Chicagoland has seen a surge in home buying activity so far this year, and that includes the luxury market.
The estate of Desmond LaPlace, former vice chairman of ACCO Brands, who died in September, has sold his 6,500-square-foot Lake Forest mansion for almost $6.3 million to the couple next door, the Chicago Tribune reported. That’s about $971 per square foot.
The buyers were David and Diana Moore, who founded Waukegan-based Woodland Foods in 1990 and sold the company several years ago.
It was an off-market deal, and therefore few details are known about the property. The mansion was extensively renovated in 1957 by architect Herman Lackner, according to a historic report submitted to the city of Lake Forest in 2020.

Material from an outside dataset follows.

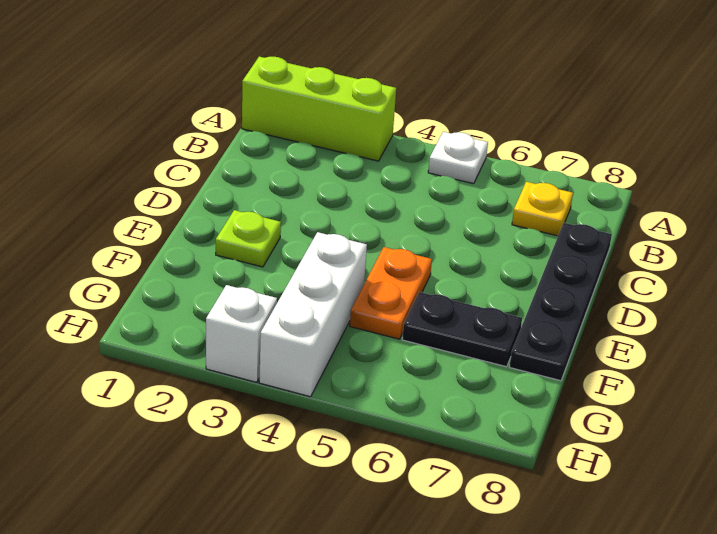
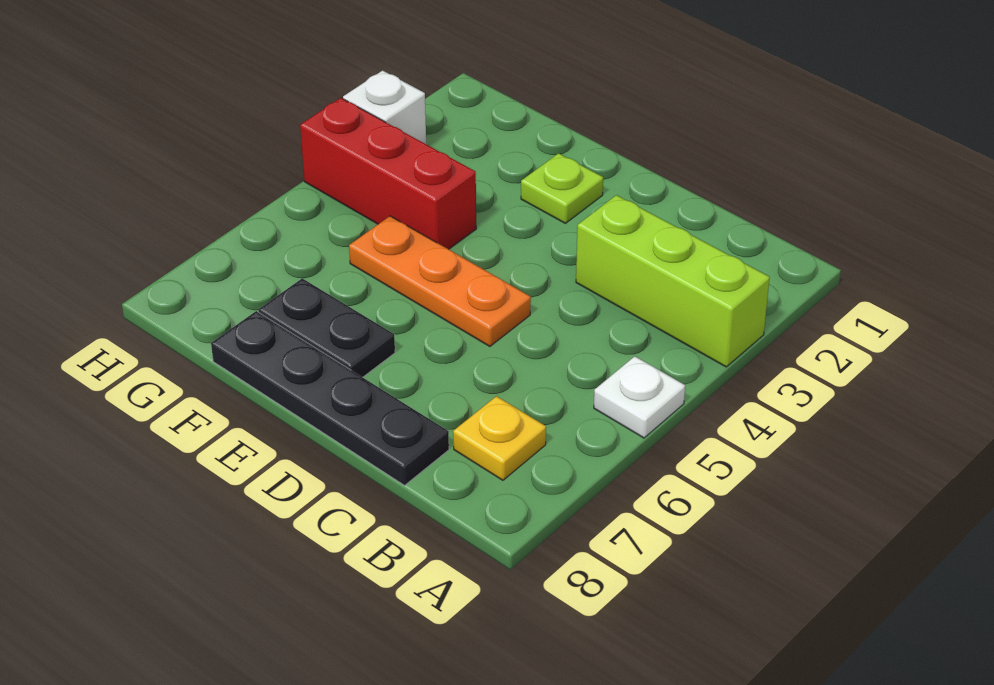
lime 1x3 brick [242,57,396,161] -> lime 1x3 brick turned to [576,195,770,367]
orange 1x2 plate [350,247,432,339] -> orange 1x3 plate [349,216,531,346]
white 1x3 brick [259,232,367,397] -> red 1x3 brick [300,98,476,249]
black 1x2 plate [402,292,522,367] -> black 1x2 plate turned to [259,278,395,377]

Built in 1899, the mansion was designed by architect Arthur Heun and once was home to Donald M. Ryerson, the former chairman of his family’s steel company, Joseph T. Ryerson & Son. It stayed with the family until his wife Isabelle’s death in 1976.
In 2020, LaPlace purchased an adjacent 1.5-acre property for $1.1 million. He demolished the single-family home on that lot, expanding his spread to 4.36 acres. The site of the razed house once served as a stable for LaPlace, the outlet said.
The estate had a property tax bill of $95,089 in 2022.
Only a handful of Lake Forest homes have traded for more than what the Moores paid. In November, the seven-bedroom, 7,500-square-foot mansion at 1421 Lake Road sold for $7.8 million. Buyers paid $7.9 million for the 7,600-square-foot home at 255 North Green Bay Road last summer, following a $1 million price chop.
In 2022, the estate of Nancy Hughes, who was the widow of filmmaker John Hughes, sold a 12,000-square-foot estate in the northern suburb for $12.9 million.